Consolidation. If juggling multiple credit card payments is proving too complex, consider consolidating your debt into one account. You can do this through a personal loan or a balance transfer credit card. Each product has its own advantages and tradeoffs, but both will allow you to deal with one account and one APR.
Professional help. If you feel as if your credit card debt is beyond your control, that your balances are too high and your credit score is too low, consider enlisting professional help. Working with a non-profit credit counseling agency to develop a debt management plan can help you slowly pay down your debt over time.
Increase your savings
As credit card debt has risen, savings have diminished.
The personal savings rate, which is the amount of savings compared to disposable personal income, sits at just 4.1% currently compared to 12.8% two years earlier.

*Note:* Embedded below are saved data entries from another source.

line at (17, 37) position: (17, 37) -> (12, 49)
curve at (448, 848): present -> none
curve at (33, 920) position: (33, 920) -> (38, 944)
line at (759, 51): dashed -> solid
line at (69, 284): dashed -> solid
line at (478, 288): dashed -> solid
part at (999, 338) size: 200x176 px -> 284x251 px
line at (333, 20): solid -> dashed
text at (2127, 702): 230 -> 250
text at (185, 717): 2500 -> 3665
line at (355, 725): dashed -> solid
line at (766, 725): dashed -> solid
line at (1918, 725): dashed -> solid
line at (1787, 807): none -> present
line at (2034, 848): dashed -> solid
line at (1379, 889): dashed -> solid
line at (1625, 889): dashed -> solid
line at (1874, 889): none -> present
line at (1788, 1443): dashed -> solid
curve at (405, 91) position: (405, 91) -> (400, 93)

Increasing the cash in your savings account is surely difficult in an era of high inflation, it is not impossible.
Embrace higher yields. While borrowers are having a tough time with higher interest rates, savers are loving life. Yields on certificates of deposit (CDs), for instance, are much higher than they were just a year ago. You can even find decent yields on some checking accounts. What savings you do have will go farther if you put them to good use.
Make a budget. Few Americans do the hard work of actually putting pen to paper (or keyboard to screen) to understand how much they can afford to spend in a given month. By using this forward-looking, monthly budget calculator, you’ll be able to find places to cut back and better direct your precious resources.
Believe you can succeed. People who have the confidence that they are in control of their finances, regardless of the circumstances, tend to endure less stress and have better financial outcomes. This trait is valuable when confronting new financial obstacles as you age. Small wins, such as meeting a savings goal or paying off a debt, can help build yours.
Plan for the long-term
While inflation soared, debt rose and savings declined, your investments have also suffered. In 2022, stocks fell by 19%, while bonds dropped by 13%. That kind of destruction, especially in your 401(k), will cause anyone to feel stressed.
The key is to realize that short-term setbacks in your investments are part of life as a long-term saver. You just don’t want to compound those setbacks with unwise actions.
Keep steady. While stocks and bonds tanked last year, they’re both up this year. (Stocks have risen 11%, while bonds are up 2%.) In fact, stocks have never fallen over a 15-year time period. So try not to let the inevitable market ups-and-downs get you down.
Auto-save. In times of barren markets (or even luscious ones), you may be less likely to put your savings to work. That’s why it’s a good idea to automate your retirement savings, or all savings for that matter. You should also consider signing up for auto escalation if your plan offers it. (This is when your savings rate goes up by a set percentage at a set time each year.)
Half of every raise. The normal rule-of-thumb is to save 10%-to-15% of your pay, including any employer match, in your retirement fund. That’s a great option, especially if you keep your spending in check. Another option is to save half of every raise. For instance, if you start off making $50,000, and then in 5 years or so earn $80,000 after a new job or two, you’ll be saving $15,000. You’ll have a savings rate of almost 19% and you won’t have gotten used to spending your higher salary.
Methodology
USA Today Blueprint analyzed data from the United States Census Bureau Household Pulse Survey to determine the number of people in each state and city who reported feeling various levels of stress due to rising prices.